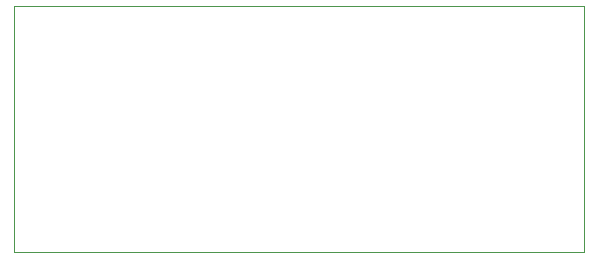
<source format=gbp>
G75*
G70*
%OFA0B0*%
%FSLAX24Y24*%
%IPPOS*%
%LPD*%
%AMOC8*
5,1,8,0,0,1.08239X$1,22.5*
%
%ADD10C,0.0000*%
D10*
X001043Y000625D02*
X001043Y008833D01*
X020042Y008833D01*
X020042Y000625D01*
X001043Y000625D01*
M02*

</source>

[ASSIGNMENT]:
Return every line above verbatim, pictures excluded.

[RESULT OF THE EXERCISE]:
<source format=gbp>
G75*
G70*
%OFA0B0*%
%FSLAX24Y24*%
%IPPOS*%
%LPD*%
%AMOC8*
5,1,8,0,0,1.08239X$1,22.5*
%
%ADD10C,0.0000*%
D10*
X001043Y000625D02*
X001043Y008833D01*
X020042Y008833D01*
X020042Y000625D01*
X001043Y000625D01*
M02*

</source>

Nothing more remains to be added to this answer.